ABC speaks at #methconf on covenant, and women

Rowan Williams spoke before the Methodist Conference in Portsmouth, England where he spoke on the subject of covenant and mutual recognition between the Church of England and the Methodist Church. He was cautious in his remarks according to this report from Christian Today (UK):

Responding to a question from the Conference floor, the Archbishop said the Church of England was unlikely to recognise the ordained ministry of the Methodist Church any time soon because such a move would have to grow out of reconciliation at the ground level.

“If we recognised all Methodist ministers as ordained it would short circuit a lot of important work on how ministry grows out of communities and if we want reconciliation in ministries we have to have reconciliation in communities,” he said. “I want to see how growing together makes the common recognition of ministry absolutely natural and inevitable.” He added, “We recognise Methodist ministers as ministers of word and sacrament and authentically holding their place within the apostolic church.”

The Archbishop went on to affirm the importance of the Covenant, saying that it had made it possible to “take risks” and do mission together through the Fresh Expressions joint initiative.

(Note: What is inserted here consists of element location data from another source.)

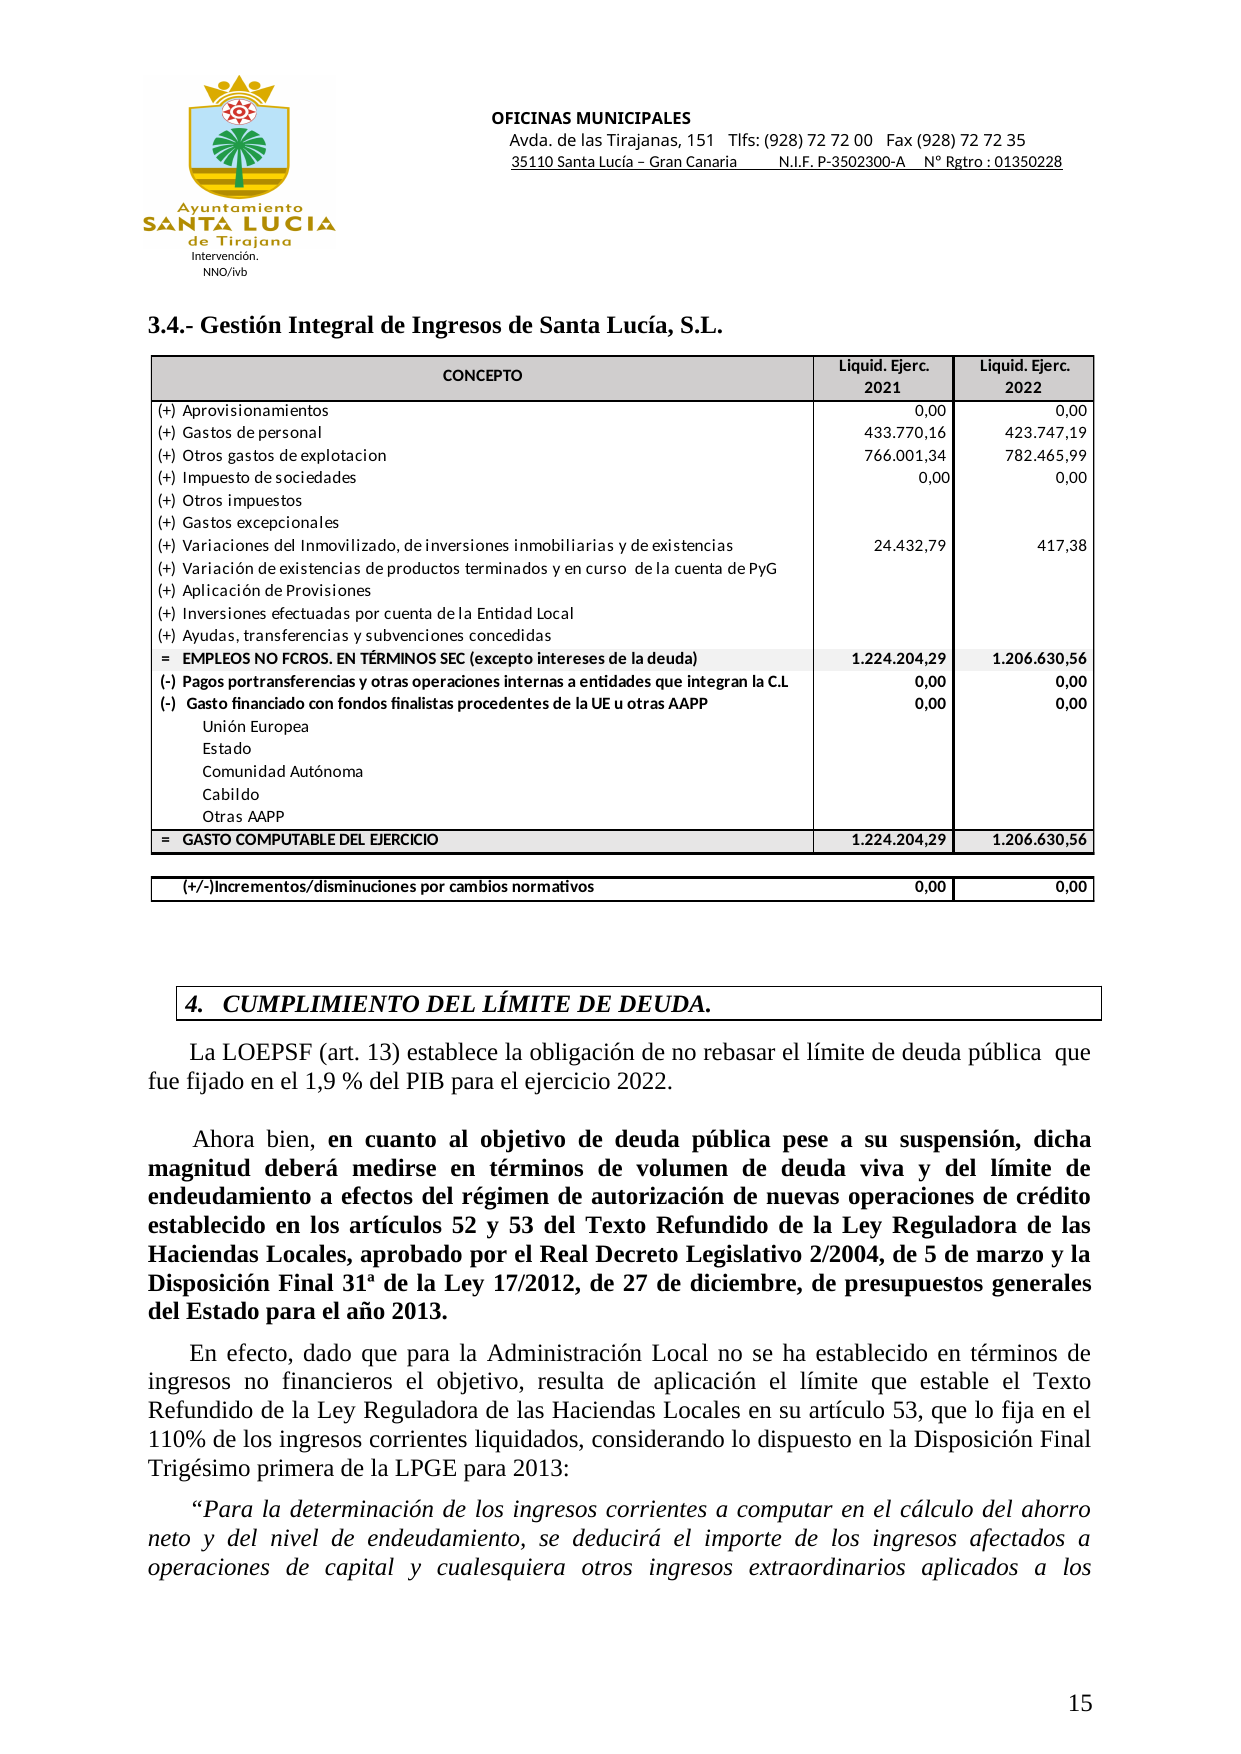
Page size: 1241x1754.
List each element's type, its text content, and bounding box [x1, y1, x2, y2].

text Ahora bien, en cuanto al objetivo de deuda pública pese a su suspensión, dicha magnitud deberá medirse en términos de volumen de deuda viva y del límite de endeudamiento a efectos del régimen de autorización de nuevas operaciones de crédito establecido en los artículos 52 y 53 del Texto Refundido de la Ley Reguladora de las Haciendas Locales, aprobado por el Real Decreto Legislativo 2/2004, de 5 de marzo y la Disposición Final 31ª de la Ley 17/2012, de 27 de diciembre, de presupuestos generales del Estado para el año 2013. [148, 1124, 1092, 1325]
subtitle CUMPLIMIENTO DEL LÍMITE DE DEUDA. [177, 987, 1101, 1019]
text “Para la determinación de los ingresos corrientes a computar en el cálculo del ahorro neto y del nivel de endeudamiento, se deducirá el importe de los ingresos afectados a operaciones de capital y cualesquiera otros ingresos extraordinarios aplicados a los [148, 1494, 1092, 1581]
text La LOEPSF (art. 13) establece la obligación de no rebasar el límite de deuda pública que fue fijado en el 1,9 % del PIB para el ejercicio 2022. [148, 1037, 1092, 1095]
subtitle 3.4.- Gestión Integral de Ingresos de Santa Lucía, S.L. [148, 310, 1092, 338]
text En efecto, dado que para la Administración Local no se ha establecido en términos de ingresos no financieros el objetivo, resulta de aplicación el límite que estable el Texto Refundido de la Ley Reguladora de las Haciendas Locales en su artículo 53, que lo fija en el 110% de los ingresos corrientes liquidados, considerando lo dispuesto en la Disposición Final Trigésimo primera de la LPGE para 2013: [148, 1338, 1092, 1482]
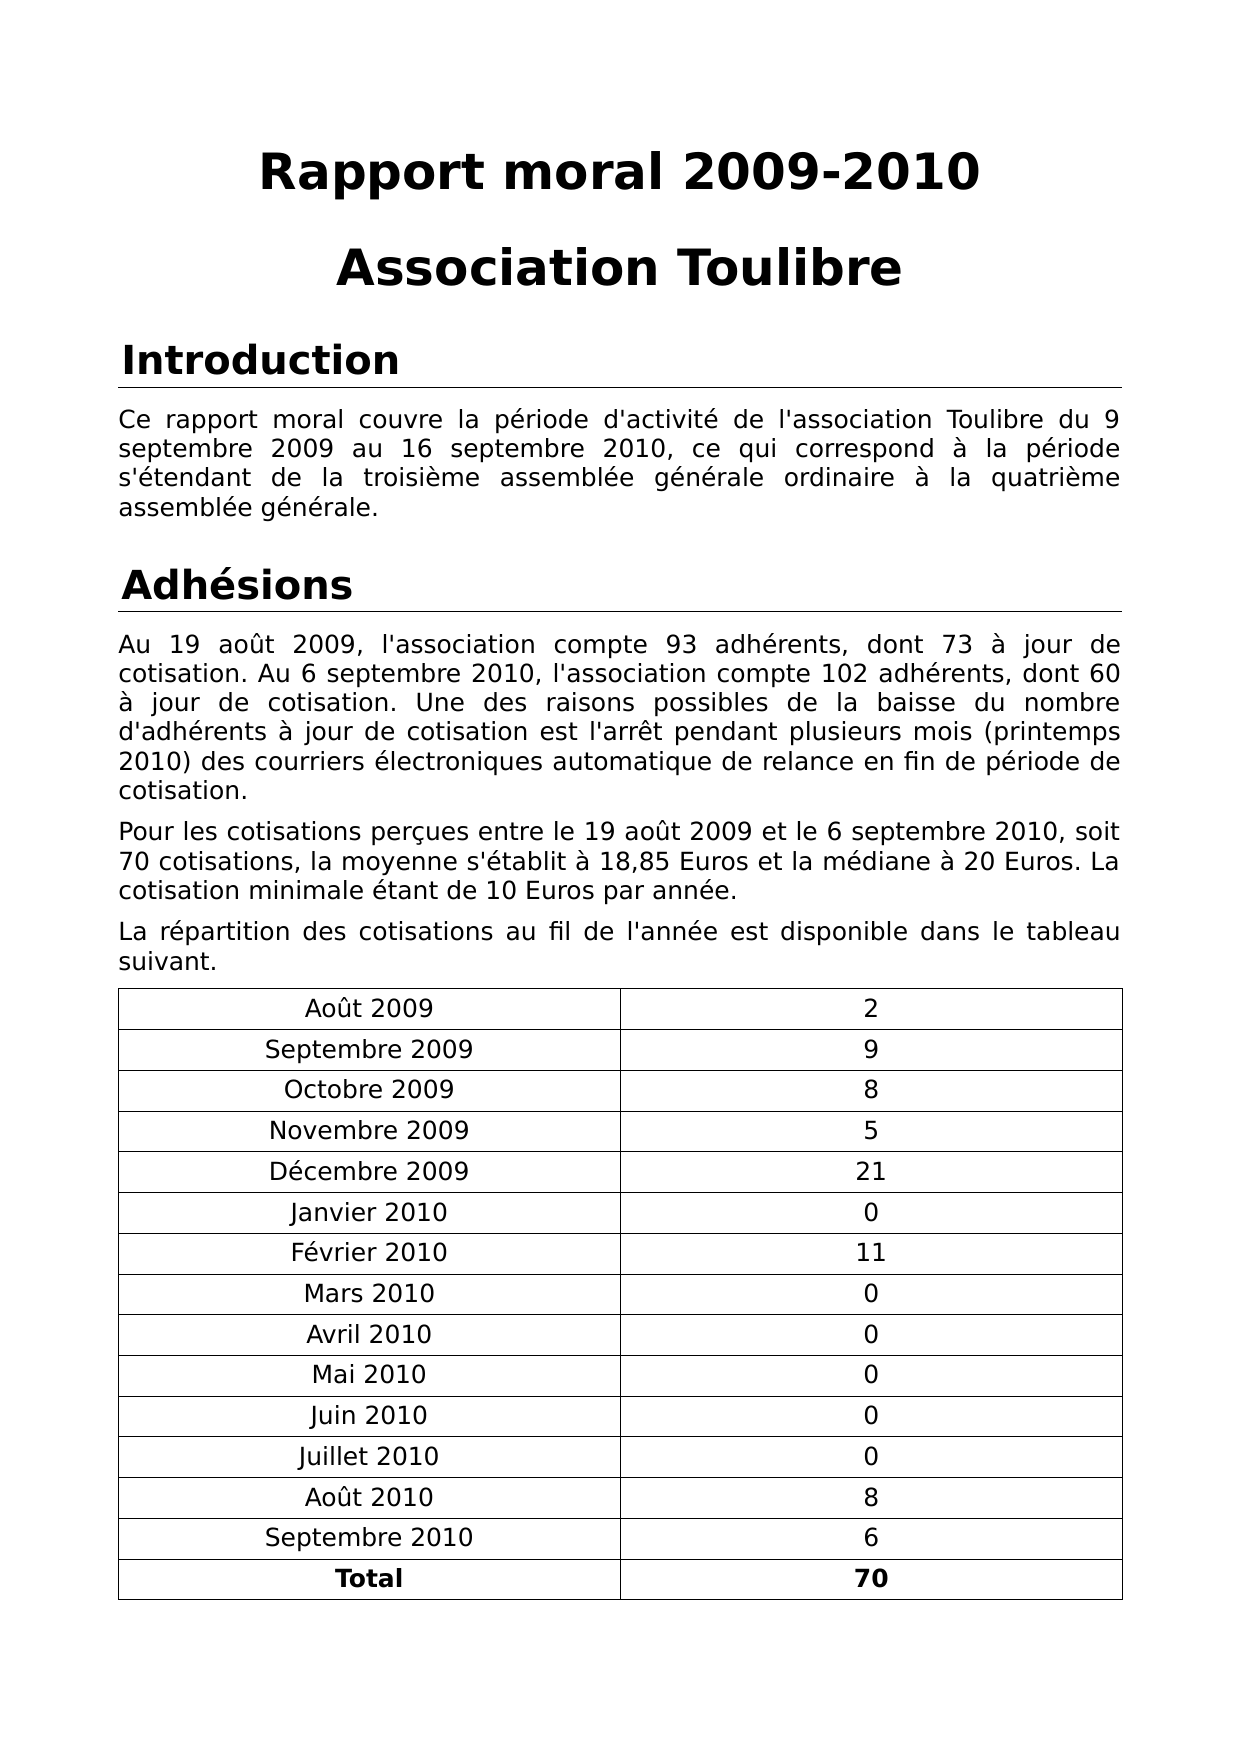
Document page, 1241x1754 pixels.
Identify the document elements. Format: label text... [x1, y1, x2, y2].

“That’s no small thing, that’s a huge step forward,” the Archbishop said. The two Churches could work harder, he continued, in the area of ministerial formation and to overcome remaining “institutional complications”.

More from The Way:

Dr Williams was asked what risks the Church of England was taking in relation to the Covenant with the Methodist Church. “The answer is not a lot,” Dr Williams replied. “We are being invited, in the short to middle term, to work out flexibility on models of ‘dual nationality’; that is, how two communities with two different histories can develop some genuine overlapping life.”

Dr Williams also answered a question as to whether a Covenant relationship between Anglicans and Methodists was exclusive. “A covenant ought to be a friendship written down,” he said. “It doesn’t mean there are no other friendships. If it becomes us against them; a little friendship against the world, well, God help us really.” “Any act of reconciliation has to be mutual; Anglican clergy at every level accepting the ministry of those they are being reconciled with.”

The Methodist Church and the Church of England are in a covenant relationship. On 1 November 2003, the Archbishops of Canterbury and York and the General Secretary of the General Synod, together with the President, Vice President and Secretary of the Methodist Conference signed the Covenant at Methodist Central Hall, Westminster, in the presence of Her Majesty The Queen. The Covenant puts the two Churches on a path of ever-deepening relationships, mutual trust and co-operation on the road to a richer unity.

Does “covenant” mean the same thing in all C of E contexts? And are all signed in the presence of Her Majesty The Queen?

Speaking before the Church of England General Synod in February, The Rev David Gamble, president of the Methodist Conference, said the Methodist Church would be prepared to end its separate status and go “out of existence” as part of a covenant with the Church of England.

Upcoming debate on women bishops

Christian Today further reports, the ABC told Conference:

“My hope and prayer is that we shall see women ordained as bishops in the Church of England. My hope and prayer is also that we shall do that in a way that does not violently disrupt some of the features of our common life, that we actually lose one another in a sense.

“Yes, we will have some mess afterwards but making that mess something other than rancorous and resentful is what I would like to see. I am quite prepared to be Petrine for quite a long time on that one [a reference to the leadership style of Peter who compromised on certain principles in order to preserve order and hierarchy within the church].”